Could you set down exactly the lines of the data below, starting at the one that holds "Vi vill att du ska" and ending at the one that holds "parkeringsmöjligheter. Hotellet hade", both included, and only those?

___ Input ___

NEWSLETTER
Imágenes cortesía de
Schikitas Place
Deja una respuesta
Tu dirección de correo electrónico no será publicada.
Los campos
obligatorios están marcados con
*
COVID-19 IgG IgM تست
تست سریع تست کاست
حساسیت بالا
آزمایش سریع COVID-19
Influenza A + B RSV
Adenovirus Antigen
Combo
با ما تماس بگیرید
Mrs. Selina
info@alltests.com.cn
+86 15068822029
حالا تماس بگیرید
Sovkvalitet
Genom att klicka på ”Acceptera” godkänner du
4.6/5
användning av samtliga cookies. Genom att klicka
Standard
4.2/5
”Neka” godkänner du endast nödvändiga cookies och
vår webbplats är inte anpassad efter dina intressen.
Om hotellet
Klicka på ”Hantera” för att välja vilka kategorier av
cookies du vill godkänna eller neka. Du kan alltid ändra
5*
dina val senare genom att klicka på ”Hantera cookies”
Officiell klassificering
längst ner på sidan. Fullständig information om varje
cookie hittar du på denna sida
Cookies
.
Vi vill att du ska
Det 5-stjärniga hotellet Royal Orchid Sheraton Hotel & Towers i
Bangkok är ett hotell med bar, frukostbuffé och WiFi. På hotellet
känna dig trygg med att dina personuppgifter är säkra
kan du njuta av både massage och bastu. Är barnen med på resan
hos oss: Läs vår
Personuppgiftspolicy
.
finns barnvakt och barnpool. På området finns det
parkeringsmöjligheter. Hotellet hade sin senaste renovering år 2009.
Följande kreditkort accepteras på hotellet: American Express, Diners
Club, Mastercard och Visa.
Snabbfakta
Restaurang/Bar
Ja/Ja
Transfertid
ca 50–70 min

___
___ Input ___

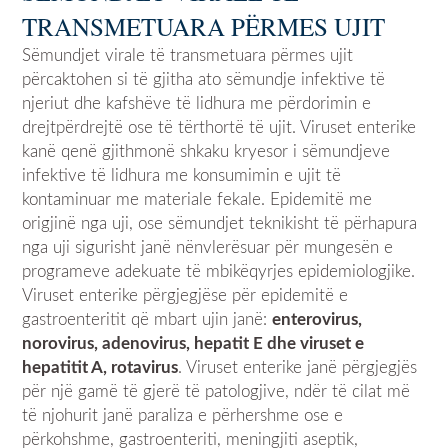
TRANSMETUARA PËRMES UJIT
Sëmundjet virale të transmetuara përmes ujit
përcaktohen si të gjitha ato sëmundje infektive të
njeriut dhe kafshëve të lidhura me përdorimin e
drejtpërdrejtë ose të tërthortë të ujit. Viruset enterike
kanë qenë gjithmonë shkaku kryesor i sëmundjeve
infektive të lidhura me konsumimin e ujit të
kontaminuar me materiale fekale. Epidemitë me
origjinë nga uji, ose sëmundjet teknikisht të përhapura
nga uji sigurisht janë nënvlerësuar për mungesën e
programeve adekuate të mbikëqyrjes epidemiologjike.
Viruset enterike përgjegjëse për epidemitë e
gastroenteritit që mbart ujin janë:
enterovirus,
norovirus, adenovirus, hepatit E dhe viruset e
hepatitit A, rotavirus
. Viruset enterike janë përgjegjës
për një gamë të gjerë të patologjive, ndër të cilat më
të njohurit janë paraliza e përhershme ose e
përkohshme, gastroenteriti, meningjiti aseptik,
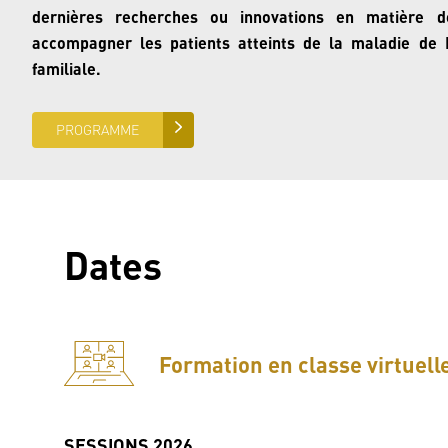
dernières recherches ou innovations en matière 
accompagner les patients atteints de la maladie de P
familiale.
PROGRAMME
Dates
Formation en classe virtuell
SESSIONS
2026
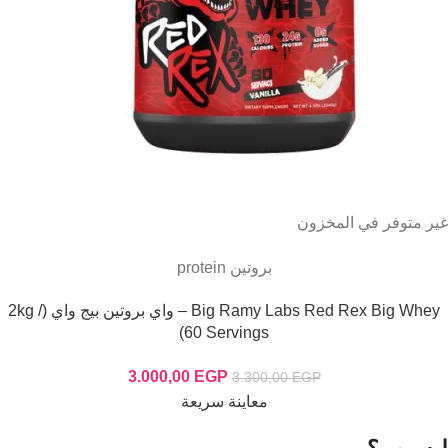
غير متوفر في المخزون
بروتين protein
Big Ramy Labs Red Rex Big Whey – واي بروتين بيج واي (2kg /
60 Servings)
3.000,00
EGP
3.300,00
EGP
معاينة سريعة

___

**Solution for this problem:**
Vi vill att du ska
Det 5-stjärniga hotellet Royal Orchid Sheraton Hotel & Towers i
Bangkok är ett hotell med bar, frukostbuffé och WiFi. På hotellet
känna dig trygg med att dina personuppgifter är säkra
kan du njuta av både massage och bastu. Är barnen med på resan
hos oss: Läs vår
Personuppgiftspolicy
.
finns barnvakt och barnpool. På området finns det
parkeringsmöjligheter. Hotellet hade sin senaste renovering år 2009.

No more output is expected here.